- Cover of Life on Another Planet (2009), art by Paul Buckley
- Created by: Will Eisner

Publication information
- Publisher: Kitchen Sink Press
- Schedule: Irregular
- Formats: Original material for the series has been published as a strip in the comics anthology(s) Spirit Magazine and Will Eisner Quarterly.
- Genre: Science fiction;
- Publication date: October 1978 – December 1980
- Number of issues: 8

Creative team
- Writer(s): Will Eisner
- Artist(s): Will Eisner
- Letterer(s): Will Eisner
- Colorist(s): Andre LeBlanc (hardcover)
- Editor(s): Denis Kitchen

Reprints
- Collected editions
- Signal from Space: ISBN 0-87816-014-0
- Life on Another Planet: ISBN 0-87816-370-0

= Life on Another Planet =

Graphic novel by Will Eisner

Life on Another Planet, also known as Signal from Space, is a science fiction graphic novel by Will Eisner dealing with the social and political consequences of a first contact with an extraterrestrial civilization. It was first serialized in The Spirit and later collected into a single volume.

==Plot==
An artificial radio signal from Barnard's Star listing prime numbers (although the term "prime" is never used in the story) is received at the Mesa Radio Astronomy Observatory. One of the radio-astronomers is a Russian spy and tries to inform his superiors; however he is uncovered by his fellows and subsequently killed. The CIA hires James Bludd, a prominent astrophysicist, to try to understand what is going on.

Several plotlines follow and intertwine, most of them centering on personal greed. News of the extraterrestrial message leaks to the outside world, with different consequences. A bum and a waitress build a cult, calling themselves the Star People, which seeks to find a new home on the Barnard's planet. Multinational, a corporation, decides to invest money into the cult, in order to have an easy to manipulate spaceship crew ready to take possession of the inhabited planet on behalf of the company. A dying biologist, Dr.Crowben, decides to push on the creation of plant-human hybrids biologically suited to the planet environment, which also falls within the scope of Multinational's plan.

Meanwhile, the two surviving astrophysicists have been abducted by the KGB, and Bludd learns that Russians plan to answer to the signal using neutrinos. The international situation further complicates when a small fictional African state, Sidiami, burdened by debts with other countries, decides to "secede from planet Earth" and declares itself a colony of the planet around Barnard. The "Star People" decide to relocate in Sidiami, and the Multinational starts plans to launch a probe towards the Barnard's planet from there. James Bludd finds himself implicated in the ongoing struggle between the USA, the Multinational and the "Star People" to get advantage of the situation.

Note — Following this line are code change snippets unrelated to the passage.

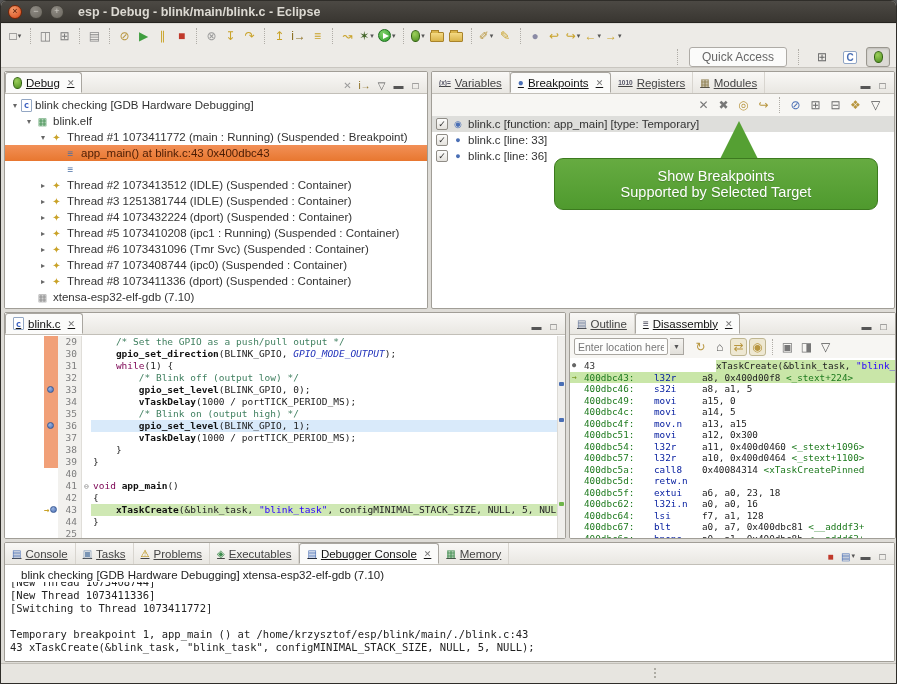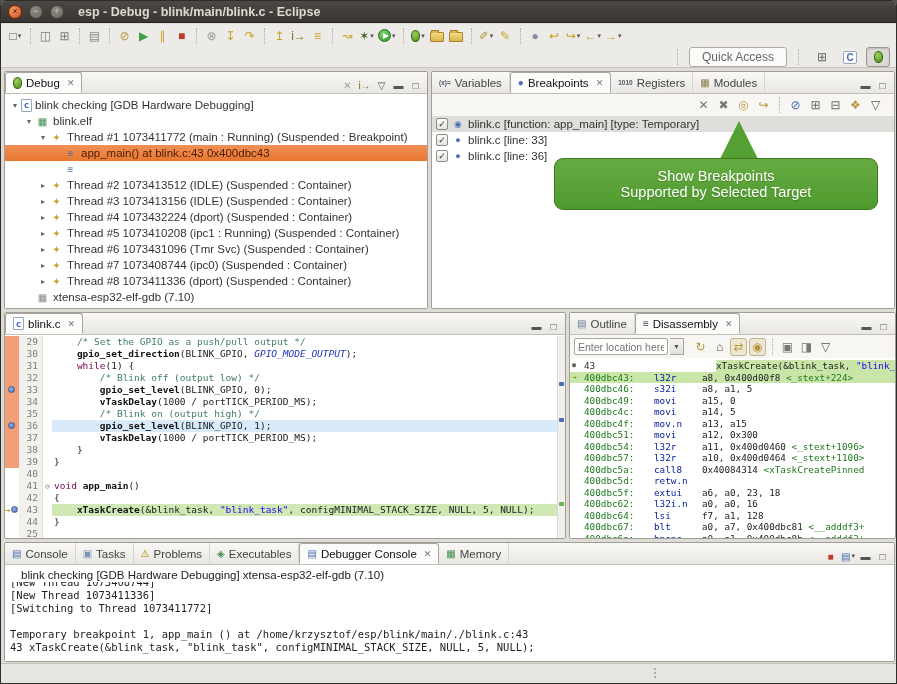--- a/index.html
+++ b/index.html
@@ -53,7 +53,7 @@
   .tabbar{height:22px;background:linear-gradient(#f9f8f6,#e9e7e2);border-bottom:1px solid #c2bfb8;
           display:flex;align-items:flex-end;}
   .tab{height:21px;display:flex;align-items:center;padding:0 7px;font-size:11.5px;color:#444;gap:4px;
-       border-right:1px solid #d8d5cf;white-space:nowrap;}
+       border-right:1px solid #d8d5cf;white-space:nowrap;text-decoration:underline;}
   .tab.active{background:#fbfbfa;border:1px solid #a9a6a0;border-bottom:1px solid #fbfbfa;
               border-radius:3px 3px 0 0;color:#111;}
   .tab .x{font-size:9px;color:#777;margin-left:3px;}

At the end, the space probe is launched towards the Barnard's planet. Bludd, convinced that humankind is not ready for contact with aliens, has sabotaged it and after a while makes it explode with the aid of a remote control. When later, in the observatory, a new possible artificial extraterrestrial signal is received from space, Bludd destroys all evidence of it with a smile.

==Publication history==
The story was first published in serial form, under the overall title Life on Another Planet, as eight black and white 16-page chapters appearing in Kitchen Sink Press's Spirit Magazine from issue #19 (October 1978) to issue #26 (December 1980). It was originally collected in colour in 1983 under the title Signal from Space and later republished in black and white, with its original title, by various companies.

===Collected editions===
It was originally collected as a color hardcover by Kitchen Sink Press as Signal from Space (November 1983, ISBN 0-87816-014-0) and then later as a black and white softcover, titled Life on Another Planet, by various companies including Kitchen Sink (December 1996, ISBN 0-87816-370-0), DC Comics' Will Eisner Library (June 2000, ISBN 1-56389-677-X) and W. W. Norton & Company (September 2009, ISBN 0-393-32812-0)

==Themes==

This was … an attempt to produce a graphic novel that was constructed in the same structure as a classic literary work. By taking what would be a science-fiction plot and treating it from a more humanistic viewpoint, I hoped to come up with a book that would deserve adult interest.
— Will Eisner

Life on Another Planet has been called by James Morrow, "a kind of science fictional Bonfire of the Vanities." The overall tone is pessimistic, the whole plot turning around the greed of the various characters and the struggle between their conflicting interests. Despite the title, the novel is indeed thin on science fiction, the signal from space being more of a MacGuffin to ignite the story. Eisner himself declared that he was never enthusiastic about science fiction, but "wanted to prove that it could work as a graphic novel."